What does this mean for our celebration in each other’s company of the Pasch of the Resurrection of the Lord? Arguably, John, Peter, and the Magdalene were the closest to the Savior after his mother. Surely he would have prepared for them an experience of his resurrection, which was just as he willed it to be. It would provide a model for us.
Jesus wants our love, first of all and last of all, and he wants us to love one another as he has loved us, his last and new commandment. Mary and Peter and John truly loved the Lord, and this drew them before dawn, running to him, expecting they knew not what. They would understand, and very soon at that, but he wanted their love for him and each other before he wanted their understanding.

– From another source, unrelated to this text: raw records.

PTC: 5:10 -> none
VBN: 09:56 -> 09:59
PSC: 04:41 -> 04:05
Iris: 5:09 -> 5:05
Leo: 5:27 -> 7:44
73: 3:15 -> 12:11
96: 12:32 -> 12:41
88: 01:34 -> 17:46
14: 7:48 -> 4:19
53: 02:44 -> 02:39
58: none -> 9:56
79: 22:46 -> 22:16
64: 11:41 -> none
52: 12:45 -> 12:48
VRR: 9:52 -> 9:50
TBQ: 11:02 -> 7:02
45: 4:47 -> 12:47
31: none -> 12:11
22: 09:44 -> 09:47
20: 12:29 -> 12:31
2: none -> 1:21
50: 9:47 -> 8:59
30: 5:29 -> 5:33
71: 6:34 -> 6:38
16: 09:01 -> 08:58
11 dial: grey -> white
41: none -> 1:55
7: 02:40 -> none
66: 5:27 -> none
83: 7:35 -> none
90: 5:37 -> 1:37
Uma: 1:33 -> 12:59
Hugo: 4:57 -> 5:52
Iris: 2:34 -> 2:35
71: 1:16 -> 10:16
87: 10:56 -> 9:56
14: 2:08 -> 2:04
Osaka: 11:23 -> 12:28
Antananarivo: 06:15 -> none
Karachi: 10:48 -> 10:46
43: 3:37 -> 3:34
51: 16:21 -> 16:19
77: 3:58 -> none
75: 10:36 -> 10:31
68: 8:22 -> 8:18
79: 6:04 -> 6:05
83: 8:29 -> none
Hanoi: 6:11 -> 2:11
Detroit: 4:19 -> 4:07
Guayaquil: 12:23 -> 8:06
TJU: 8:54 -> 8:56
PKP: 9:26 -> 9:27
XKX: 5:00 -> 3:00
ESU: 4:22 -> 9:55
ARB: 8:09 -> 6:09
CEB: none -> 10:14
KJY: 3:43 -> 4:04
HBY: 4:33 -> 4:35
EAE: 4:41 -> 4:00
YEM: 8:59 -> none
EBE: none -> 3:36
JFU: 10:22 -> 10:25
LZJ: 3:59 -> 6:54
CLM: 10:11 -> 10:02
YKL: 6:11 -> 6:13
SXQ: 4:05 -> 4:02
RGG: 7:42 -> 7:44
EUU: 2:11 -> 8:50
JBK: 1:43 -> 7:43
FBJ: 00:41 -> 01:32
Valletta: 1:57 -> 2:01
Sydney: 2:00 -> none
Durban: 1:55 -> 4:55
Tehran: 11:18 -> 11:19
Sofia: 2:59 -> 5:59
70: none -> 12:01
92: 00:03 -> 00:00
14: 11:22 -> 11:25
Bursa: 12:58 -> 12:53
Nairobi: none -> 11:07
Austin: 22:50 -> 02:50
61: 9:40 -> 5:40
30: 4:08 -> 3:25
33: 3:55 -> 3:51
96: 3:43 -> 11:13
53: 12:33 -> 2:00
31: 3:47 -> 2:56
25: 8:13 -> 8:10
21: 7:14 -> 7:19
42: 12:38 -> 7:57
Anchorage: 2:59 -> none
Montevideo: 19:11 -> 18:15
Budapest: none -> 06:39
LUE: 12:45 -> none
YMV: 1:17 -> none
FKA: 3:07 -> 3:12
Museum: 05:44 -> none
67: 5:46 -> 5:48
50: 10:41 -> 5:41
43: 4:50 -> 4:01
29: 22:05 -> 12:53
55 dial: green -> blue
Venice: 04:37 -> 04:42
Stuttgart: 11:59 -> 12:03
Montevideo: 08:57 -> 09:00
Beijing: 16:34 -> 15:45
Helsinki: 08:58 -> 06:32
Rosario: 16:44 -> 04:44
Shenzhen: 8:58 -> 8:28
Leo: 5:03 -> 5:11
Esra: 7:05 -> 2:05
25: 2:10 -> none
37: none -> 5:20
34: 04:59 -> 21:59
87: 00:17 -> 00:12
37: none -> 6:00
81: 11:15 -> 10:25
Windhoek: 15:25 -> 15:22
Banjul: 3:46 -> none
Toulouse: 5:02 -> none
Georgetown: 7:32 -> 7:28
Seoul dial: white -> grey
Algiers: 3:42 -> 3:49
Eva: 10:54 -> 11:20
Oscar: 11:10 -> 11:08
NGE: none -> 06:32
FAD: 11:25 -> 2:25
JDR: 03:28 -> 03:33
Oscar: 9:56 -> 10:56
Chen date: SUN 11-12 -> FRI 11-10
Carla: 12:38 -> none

This is not because understanding is inferior to love. It only means that when the One to be known is so great and so far exceeds our capacities, we need a special preparation of the heart in order to understand.
Let us put this logic to work in our celebration of the feast of feast throughout today and the coming week of the Octave of Easter. Let us ask Our Lord through the intercession of the Magdalene, and of St. Peter, and especially of his beloved St John, that we may in all things seek the loving path of holy desires and mutual respect, desiring for those around us all the world of good we seek.
This means, as the apostle teaches, that “all bitterness and wrath and anger and clamor and evil speaking be put away from us” and that we “be kind to one another, tender-hearted, forgiving one another, even as God for Christ’s sake has forgiven us.”
Let our whole goal and focus be the shared love and presence and knowledge of our gloriously Risen Lord!